» **Assignment**
Check each line of the listing for the string "declaraciones". Copy those where it appears.

» **Data for this task**
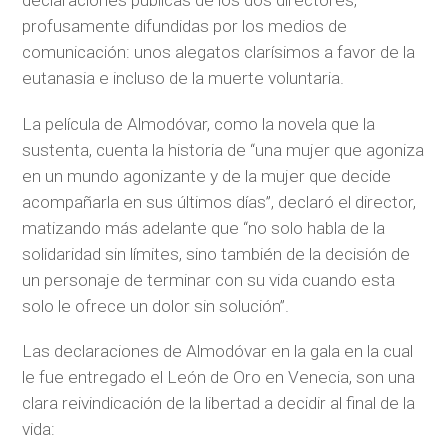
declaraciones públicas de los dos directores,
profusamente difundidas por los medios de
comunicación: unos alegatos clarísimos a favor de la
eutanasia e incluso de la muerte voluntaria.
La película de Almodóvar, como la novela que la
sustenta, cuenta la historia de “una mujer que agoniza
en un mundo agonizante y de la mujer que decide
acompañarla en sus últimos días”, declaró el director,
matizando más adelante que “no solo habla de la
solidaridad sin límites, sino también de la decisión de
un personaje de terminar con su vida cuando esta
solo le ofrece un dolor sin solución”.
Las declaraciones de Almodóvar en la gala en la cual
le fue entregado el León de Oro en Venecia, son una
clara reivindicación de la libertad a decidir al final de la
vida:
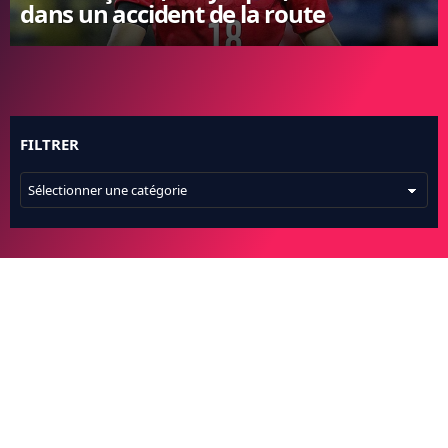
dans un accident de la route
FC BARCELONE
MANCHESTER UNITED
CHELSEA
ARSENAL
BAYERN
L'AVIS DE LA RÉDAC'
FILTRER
* * *
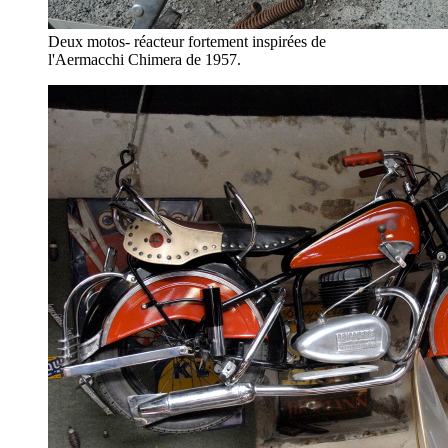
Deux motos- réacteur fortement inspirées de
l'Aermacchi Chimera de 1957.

» **Answer to this task**
declaraciones públicas de los dos directores,
Las declaraciones de Almodóvar en la gala en la cual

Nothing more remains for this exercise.